Data shown »

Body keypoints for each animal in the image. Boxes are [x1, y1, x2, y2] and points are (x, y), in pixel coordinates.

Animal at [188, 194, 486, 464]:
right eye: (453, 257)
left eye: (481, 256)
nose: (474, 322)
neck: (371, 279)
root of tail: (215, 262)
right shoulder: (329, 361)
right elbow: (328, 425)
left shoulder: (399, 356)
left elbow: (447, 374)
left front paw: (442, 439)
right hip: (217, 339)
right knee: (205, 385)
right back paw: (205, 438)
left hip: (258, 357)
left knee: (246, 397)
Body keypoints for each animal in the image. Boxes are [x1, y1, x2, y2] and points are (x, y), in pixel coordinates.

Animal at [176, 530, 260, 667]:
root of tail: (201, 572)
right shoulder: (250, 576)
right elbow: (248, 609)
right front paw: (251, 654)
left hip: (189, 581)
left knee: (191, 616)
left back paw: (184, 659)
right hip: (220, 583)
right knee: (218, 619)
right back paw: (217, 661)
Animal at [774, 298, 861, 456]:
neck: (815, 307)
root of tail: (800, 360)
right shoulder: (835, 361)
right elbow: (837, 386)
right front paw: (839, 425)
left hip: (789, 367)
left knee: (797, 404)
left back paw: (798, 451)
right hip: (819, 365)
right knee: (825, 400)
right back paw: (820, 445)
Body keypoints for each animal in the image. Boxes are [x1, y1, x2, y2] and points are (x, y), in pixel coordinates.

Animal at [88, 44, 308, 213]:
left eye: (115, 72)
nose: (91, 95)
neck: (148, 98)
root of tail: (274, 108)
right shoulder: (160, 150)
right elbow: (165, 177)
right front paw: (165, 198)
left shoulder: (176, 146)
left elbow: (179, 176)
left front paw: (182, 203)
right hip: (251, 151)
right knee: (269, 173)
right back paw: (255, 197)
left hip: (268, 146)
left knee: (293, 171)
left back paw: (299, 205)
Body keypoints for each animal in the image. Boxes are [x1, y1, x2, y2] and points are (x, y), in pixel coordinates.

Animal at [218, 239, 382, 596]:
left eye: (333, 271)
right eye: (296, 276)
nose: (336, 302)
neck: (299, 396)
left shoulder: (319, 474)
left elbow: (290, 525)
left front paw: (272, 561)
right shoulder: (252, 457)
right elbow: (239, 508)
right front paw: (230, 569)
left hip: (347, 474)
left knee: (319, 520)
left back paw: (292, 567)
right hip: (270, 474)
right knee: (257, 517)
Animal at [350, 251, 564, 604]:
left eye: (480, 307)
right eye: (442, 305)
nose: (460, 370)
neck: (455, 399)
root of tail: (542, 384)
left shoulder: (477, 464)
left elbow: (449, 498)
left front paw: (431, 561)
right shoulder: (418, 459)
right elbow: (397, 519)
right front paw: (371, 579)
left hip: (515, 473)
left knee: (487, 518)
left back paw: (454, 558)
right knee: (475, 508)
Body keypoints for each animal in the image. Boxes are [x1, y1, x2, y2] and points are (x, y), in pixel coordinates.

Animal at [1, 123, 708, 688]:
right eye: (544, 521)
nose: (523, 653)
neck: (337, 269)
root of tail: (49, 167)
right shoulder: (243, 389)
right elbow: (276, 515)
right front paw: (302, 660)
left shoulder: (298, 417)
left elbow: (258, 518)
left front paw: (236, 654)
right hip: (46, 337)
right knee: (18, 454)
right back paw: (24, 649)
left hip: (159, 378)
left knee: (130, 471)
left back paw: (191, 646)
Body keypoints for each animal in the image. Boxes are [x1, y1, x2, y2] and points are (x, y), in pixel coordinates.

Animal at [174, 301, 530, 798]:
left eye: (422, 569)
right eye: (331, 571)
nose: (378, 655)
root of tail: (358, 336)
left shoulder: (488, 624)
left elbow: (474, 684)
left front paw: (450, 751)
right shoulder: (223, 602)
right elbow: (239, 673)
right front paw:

Your assignment »
Return the entries exactly through the "left eye: (333, 271)" line.

Solution to this exercise »
Body keypoints for each animal in the image. Boxes are [x1, y1, x2, y2] and points are (x, y), in pixel coordinates.

Animal at [188, 194, 486, 464]:
right eye: (453, 257)
left eye: (481, 256)
nose: (474, 322)
neck: (371, 279)
root of tail: (215, 262)
right shoulder: (329, 361)
right elbow: (328, 425)
left shoulder: (399, 356)
left elbow: (447, 374)
left front paw: (442, 439)
right hip: (217, 339)
right knee: (205, 385)
right back paw: (205, 438)
left hip: (258, 357)
left knee: (246, 397)
Body keypoints for each animal in the image. Boxes are [x1, y1, x2, y2] and points are (x, y), in pixel coordinates.

Animal at [176, 530, 260, 667]:
root of tail: (201, 572)
right shoulder: (250, 576)
right elbow: (248, 609)
right front paw: (251, 654)
left hip: (189, 581)
left knee: (191, 616)
left back paw: (184, 659)
right hip: (220, 583)
right knee: (218, 619)
right back paw: (217, 661)
Animal at [774, 298, 861, 456]:
neck: (815, 307)
root of tail: (800, 360)
right shoulder: (835, 361)
right elbow: (837, 386)
right front paw: (839, 425)
left hip: (789, 367)
left knee: (797, 404)
left back paw: (798, 451)
right hip: (819, 365)
right knee: (825, 400)
right back paw: (820, 445)
Body keypoints for each animal in the image. Boxes are [x1, y1, x2, y2] and points are (x, y), in pixel coordinates.

Animal at [88, 44, 308, 213]:
left eye: (115, 72)
nose: (91, 95)
neck: (148, 98)
root of tail: (274, 108)
right shoulder: (160, 150)
right elbow: (165, 177)
right front paw: (165, 198)
left shoulder: (176, 146)
left elbow: (179, 176)
left front paw: (182, 203)
right hip: (251, 151)
right knee: (269, 173)
right back paw: (255, 197)
left hip: (268, 146)
left knee: (293, 171)
left back paw: (299, 205)
Body keypoints for each animal in the image. Boxes are [x1, y1, x2, y2] and points are (x, y), in pixel coordinates.

Animal at [218, 239, 382, 596]:
left eye: (333, 271)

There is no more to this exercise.